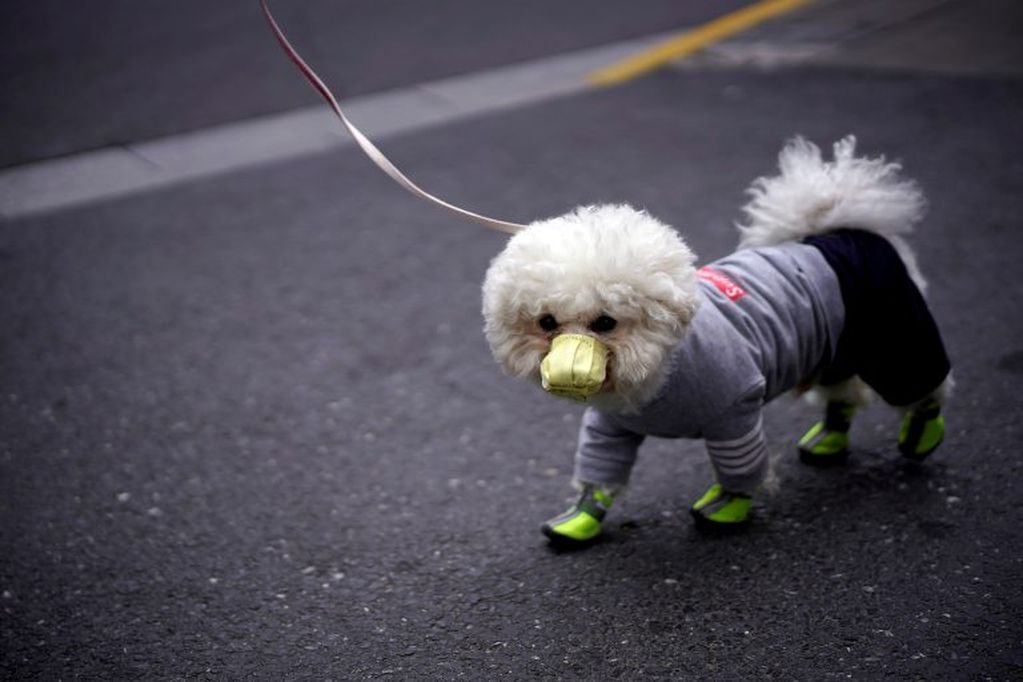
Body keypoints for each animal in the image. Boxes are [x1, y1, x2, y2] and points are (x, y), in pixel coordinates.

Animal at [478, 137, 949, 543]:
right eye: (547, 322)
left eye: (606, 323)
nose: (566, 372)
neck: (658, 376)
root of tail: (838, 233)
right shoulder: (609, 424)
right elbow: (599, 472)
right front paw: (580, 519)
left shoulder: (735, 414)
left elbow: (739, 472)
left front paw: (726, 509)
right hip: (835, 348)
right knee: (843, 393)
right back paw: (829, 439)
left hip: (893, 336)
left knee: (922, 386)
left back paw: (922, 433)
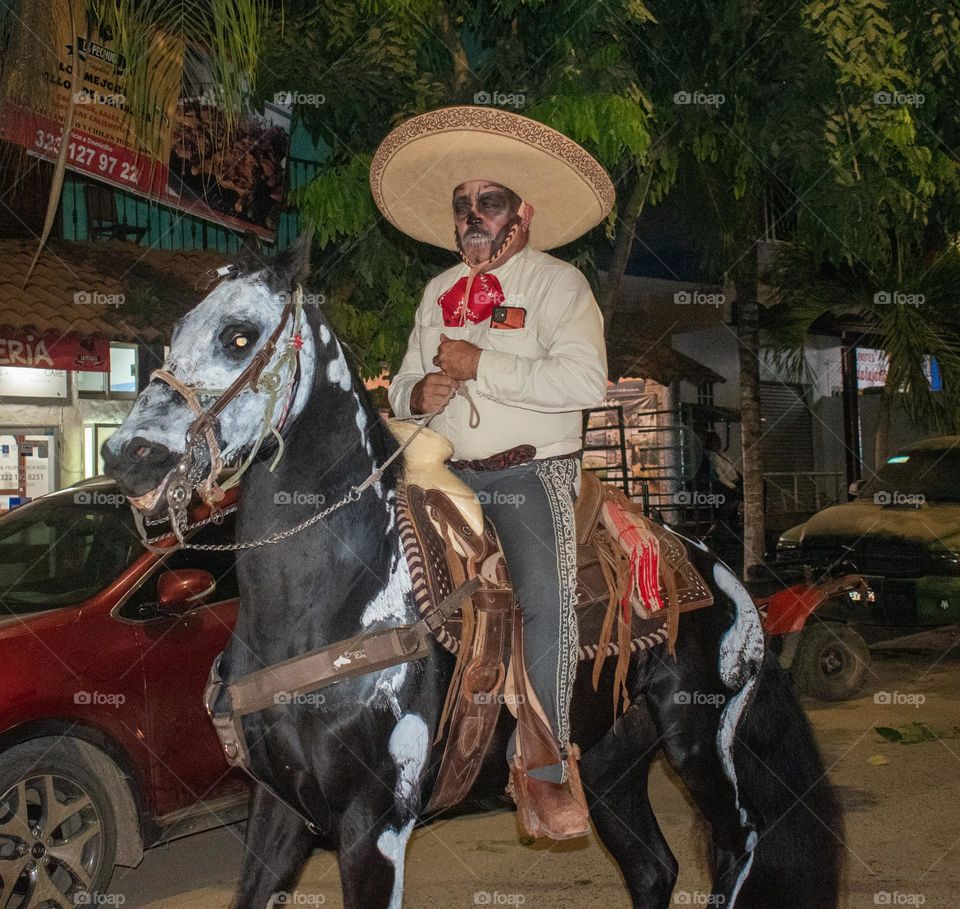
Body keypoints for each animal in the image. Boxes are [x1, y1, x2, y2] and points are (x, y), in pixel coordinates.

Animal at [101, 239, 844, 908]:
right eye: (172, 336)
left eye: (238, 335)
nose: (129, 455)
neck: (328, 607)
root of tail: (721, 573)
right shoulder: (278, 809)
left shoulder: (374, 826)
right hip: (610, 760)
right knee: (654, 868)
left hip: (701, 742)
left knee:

^^^^^^^^^^^^^^^^

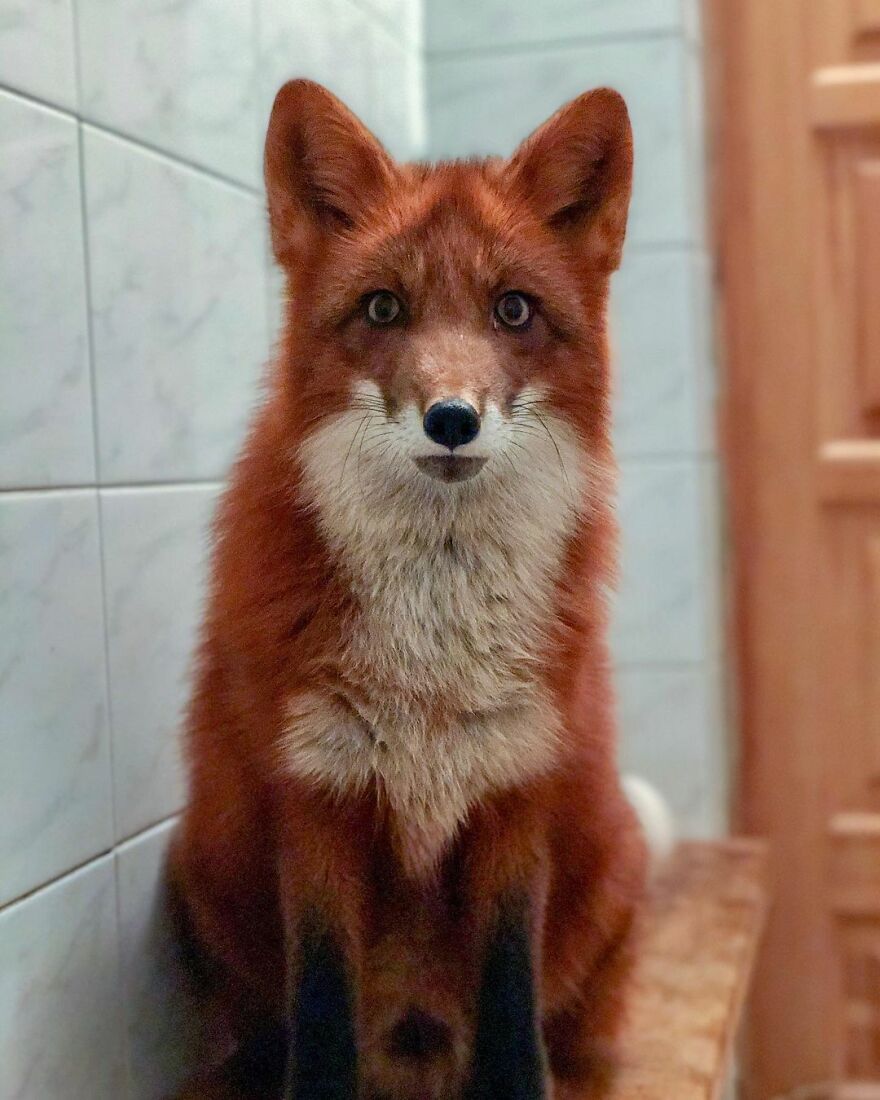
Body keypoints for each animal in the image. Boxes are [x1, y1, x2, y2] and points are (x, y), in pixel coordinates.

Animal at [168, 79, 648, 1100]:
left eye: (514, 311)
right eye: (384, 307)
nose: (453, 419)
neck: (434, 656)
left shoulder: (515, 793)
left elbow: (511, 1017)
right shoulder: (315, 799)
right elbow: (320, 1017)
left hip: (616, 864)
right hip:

^^^^^^^^^^^^^^^^

__Required work__: From the listing above, collect every line that mentions the word "knee".

__Task response__:
right knee: (843, 393)
left knee: (922, 386)
right knee: (654, 868)
left knee:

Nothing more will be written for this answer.